The role of putative excitatory amino acid neurotransmitters in the initiation of locomotion in the lamprey spinal cord. II. The effects of amino acid uptake inhibitors

Fictive locomotion can be evoked in an in vitro preparation of the lamprey spinal cord by an activation of N-methyl-d-aspartate (NMDA) or kainate receptors. To obtain further knowledge of the putative transmitters underlying this activation the effects of l-glutamate and l-aspartate were examined. These endogenous amino acids exerted a distinctly different effect as compared to the synthetic amino acids (N-methyl-d, l-aspartate and kainate) previously tested. In a wide dose range l-glutamate and l-aspartate elicited fictive locomotion only when the bathing solution was rapidly circulated over the spinal cord surface. In the absence of fluid circulation the activity rapidly ceased. To test if this effect was due to an uptake of amino acids, two amino acid uptake inhibitors were administered. After exposure to p-chloromercuriphenylsulphonate (pCMS) or dihydrokainate (DHK), l-glutamate and l-aspartate elicited continuous fictive locomotion independently of whether the bathing fluid was circulated or not.
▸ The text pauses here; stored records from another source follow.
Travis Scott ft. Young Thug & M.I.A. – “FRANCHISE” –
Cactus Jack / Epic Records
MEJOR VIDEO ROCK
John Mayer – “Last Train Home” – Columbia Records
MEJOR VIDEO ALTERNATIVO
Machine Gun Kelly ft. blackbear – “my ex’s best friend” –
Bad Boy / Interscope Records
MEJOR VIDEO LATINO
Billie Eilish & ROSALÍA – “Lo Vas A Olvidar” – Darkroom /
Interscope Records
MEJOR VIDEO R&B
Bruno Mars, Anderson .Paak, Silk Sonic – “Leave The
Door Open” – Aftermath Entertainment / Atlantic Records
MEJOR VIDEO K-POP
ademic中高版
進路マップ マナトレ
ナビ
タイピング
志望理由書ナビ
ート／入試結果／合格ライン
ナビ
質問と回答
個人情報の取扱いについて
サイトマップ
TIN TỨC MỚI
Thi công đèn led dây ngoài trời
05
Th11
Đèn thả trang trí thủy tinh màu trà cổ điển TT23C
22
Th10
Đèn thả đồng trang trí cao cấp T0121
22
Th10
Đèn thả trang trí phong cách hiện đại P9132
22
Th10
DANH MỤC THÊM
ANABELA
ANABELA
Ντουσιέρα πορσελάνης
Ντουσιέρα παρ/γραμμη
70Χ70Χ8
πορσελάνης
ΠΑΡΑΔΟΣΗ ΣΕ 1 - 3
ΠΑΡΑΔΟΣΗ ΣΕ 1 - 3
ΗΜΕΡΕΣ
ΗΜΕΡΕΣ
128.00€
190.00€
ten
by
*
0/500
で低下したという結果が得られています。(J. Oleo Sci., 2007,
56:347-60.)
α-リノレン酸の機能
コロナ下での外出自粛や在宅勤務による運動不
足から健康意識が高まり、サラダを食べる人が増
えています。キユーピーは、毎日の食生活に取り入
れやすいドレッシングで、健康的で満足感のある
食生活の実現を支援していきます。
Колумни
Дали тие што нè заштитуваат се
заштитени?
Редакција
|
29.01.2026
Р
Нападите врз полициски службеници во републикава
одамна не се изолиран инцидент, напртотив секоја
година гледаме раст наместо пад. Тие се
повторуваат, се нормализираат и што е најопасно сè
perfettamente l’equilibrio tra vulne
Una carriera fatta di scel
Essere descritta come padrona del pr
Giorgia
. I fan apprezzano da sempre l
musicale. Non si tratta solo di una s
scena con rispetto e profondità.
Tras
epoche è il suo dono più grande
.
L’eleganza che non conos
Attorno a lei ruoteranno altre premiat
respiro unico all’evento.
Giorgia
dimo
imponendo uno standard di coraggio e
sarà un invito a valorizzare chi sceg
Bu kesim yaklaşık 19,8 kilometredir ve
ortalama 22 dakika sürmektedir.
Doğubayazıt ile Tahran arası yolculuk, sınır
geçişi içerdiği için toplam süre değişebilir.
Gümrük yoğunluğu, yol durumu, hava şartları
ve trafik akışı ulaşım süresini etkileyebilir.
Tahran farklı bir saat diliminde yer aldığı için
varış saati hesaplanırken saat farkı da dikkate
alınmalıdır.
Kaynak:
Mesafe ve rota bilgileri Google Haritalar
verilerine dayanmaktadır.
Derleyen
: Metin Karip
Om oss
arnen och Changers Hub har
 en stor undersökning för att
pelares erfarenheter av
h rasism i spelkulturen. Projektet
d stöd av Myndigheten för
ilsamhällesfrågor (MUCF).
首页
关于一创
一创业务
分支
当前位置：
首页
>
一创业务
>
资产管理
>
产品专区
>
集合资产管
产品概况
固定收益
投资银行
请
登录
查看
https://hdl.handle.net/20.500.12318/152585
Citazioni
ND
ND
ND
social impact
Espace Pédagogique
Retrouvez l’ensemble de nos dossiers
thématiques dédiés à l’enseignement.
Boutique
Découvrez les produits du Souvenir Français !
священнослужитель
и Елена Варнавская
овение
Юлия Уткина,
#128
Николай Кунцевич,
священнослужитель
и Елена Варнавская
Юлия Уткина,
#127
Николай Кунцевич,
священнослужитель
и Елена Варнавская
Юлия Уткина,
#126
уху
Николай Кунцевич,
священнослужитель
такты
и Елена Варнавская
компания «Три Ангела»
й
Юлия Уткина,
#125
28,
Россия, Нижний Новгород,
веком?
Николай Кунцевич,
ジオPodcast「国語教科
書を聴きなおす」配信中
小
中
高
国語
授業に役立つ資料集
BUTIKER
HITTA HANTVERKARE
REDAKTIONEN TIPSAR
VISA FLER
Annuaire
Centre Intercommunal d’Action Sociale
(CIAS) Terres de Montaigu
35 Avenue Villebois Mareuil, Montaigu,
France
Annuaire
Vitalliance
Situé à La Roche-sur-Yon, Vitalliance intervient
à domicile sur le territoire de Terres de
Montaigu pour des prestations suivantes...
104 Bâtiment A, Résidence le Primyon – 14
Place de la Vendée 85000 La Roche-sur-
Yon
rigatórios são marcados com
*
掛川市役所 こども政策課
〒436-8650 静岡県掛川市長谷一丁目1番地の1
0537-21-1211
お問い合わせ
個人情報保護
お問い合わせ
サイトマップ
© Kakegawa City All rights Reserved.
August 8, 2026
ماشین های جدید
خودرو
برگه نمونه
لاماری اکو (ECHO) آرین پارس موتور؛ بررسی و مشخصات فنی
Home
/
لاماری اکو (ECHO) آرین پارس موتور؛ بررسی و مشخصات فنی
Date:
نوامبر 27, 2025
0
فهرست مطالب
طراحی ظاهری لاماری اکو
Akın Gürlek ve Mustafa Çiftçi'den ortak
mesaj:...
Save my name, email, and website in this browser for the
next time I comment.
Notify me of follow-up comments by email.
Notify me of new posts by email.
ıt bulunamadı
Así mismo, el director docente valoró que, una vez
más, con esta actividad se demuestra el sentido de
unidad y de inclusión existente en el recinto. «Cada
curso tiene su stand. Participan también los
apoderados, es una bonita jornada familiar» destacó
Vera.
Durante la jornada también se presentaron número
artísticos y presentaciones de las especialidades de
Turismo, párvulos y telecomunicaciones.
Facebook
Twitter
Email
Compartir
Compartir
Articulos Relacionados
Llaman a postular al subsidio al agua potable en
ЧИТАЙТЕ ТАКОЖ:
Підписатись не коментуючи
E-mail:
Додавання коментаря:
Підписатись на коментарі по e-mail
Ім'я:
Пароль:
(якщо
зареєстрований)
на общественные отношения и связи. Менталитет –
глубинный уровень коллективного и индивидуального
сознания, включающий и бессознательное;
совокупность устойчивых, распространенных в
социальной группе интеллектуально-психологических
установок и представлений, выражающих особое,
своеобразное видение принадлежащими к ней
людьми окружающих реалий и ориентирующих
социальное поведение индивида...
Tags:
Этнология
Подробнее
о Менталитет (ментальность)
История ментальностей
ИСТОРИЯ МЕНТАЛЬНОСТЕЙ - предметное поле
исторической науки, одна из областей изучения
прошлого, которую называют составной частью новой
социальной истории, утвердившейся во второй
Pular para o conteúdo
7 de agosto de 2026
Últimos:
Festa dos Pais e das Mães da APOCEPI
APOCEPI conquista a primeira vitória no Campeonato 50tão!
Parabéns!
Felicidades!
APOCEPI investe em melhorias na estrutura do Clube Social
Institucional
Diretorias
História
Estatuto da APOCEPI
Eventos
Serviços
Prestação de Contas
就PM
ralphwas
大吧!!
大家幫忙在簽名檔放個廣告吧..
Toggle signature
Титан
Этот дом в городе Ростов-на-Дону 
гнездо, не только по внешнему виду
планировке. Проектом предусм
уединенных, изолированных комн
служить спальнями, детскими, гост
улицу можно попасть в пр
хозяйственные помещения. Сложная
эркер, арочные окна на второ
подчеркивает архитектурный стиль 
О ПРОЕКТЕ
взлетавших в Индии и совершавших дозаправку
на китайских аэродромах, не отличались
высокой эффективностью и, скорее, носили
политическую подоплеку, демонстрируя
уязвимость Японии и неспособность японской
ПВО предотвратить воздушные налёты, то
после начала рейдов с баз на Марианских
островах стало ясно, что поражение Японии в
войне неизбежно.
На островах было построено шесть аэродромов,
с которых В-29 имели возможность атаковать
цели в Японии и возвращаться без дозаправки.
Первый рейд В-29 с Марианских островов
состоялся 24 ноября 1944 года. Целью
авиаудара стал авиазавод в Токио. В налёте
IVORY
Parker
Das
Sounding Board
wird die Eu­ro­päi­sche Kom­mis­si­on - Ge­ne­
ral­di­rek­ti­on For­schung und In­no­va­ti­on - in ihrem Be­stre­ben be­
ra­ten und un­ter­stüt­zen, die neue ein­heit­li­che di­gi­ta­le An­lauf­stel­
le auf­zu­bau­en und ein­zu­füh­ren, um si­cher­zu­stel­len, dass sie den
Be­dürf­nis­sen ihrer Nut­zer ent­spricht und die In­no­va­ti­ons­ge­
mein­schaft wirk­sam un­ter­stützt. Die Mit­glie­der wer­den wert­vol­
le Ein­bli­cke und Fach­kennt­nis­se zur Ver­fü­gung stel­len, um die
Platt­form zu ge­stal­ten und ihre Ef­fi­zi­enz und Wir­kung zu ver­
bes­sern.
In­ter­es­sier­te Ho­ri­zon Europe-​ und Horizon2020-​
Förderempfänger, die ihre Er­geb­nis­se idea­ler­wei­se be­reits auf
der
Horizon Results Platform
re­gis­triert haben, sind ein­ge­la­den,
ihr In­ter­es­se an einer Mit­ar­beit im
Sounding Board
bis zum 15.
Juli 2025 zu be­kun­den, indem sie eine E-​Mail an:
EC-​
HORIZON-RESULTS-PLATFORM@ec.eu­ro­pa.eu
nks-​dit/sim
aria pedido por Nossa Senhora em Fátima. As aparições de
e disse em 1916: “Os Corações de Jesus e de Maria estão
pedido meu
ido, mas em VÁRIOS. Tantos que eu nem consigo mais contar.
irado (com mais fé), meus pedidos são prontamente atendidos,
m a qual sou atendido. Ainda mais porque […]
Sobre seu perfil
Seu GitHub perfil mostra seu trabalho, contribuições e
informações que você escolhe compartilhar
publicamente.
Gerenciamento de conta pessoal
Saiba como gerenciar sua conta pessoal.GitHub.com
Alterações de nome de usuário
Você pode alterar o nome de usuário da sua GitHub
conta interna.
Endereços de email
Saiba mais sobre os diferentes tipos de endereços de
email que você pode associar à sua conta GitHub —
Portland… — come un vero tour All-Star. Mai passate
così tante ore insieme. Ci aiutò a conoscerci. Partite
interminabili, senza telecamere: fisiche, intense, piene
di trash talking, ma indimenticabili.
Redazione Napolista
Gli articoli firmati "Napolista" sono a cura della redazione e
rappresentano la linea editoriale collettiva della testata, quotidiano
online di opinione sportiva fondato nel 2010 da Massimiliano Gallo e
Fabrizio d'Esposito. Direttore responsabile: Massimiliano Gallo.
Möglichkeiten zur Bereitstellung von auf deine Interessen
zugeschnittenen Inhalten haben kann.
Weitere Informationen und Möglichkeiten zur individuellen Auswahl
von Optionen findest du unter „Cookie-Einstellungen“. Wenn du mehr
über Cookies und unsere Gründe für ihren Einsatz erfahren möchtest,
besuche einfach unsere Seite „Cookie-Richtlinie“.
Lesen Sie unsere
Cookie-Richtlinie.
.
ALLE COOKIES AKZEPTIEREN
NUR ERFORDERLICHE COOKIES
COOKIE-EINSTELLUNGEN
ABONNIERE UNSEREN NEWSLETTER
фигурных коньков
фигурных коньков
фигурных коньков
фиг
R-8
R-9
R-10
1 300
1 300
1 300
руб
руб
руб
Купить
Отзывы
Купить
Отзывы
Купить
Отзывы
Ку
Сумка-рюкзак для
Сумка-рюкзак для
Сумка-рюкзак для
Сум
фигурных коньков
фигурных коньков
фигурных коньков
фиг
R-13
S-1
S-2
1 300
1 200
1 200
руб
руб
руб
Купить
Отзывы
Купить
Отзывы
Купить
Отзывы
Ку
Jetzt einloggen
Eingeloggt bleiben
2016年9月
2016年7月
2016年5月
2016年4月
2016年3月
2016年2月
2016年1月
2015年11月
This treatment also markedly lowered the threshold doses of l-glutamate and l-aspartate, while the effects of NMA and kainate were barely affected. Fictive locomotion induced by sensory stimulation of the tailfin was also prolonged by dihydrokainate. These findings suggest that a highly effective amino acid uptake system is present in the lamprey spinal cord and furthermore that it takes part in the inactivation of synaptically released acidic amino acid neurotransmitters, which are of importance for the initiation of locomotion.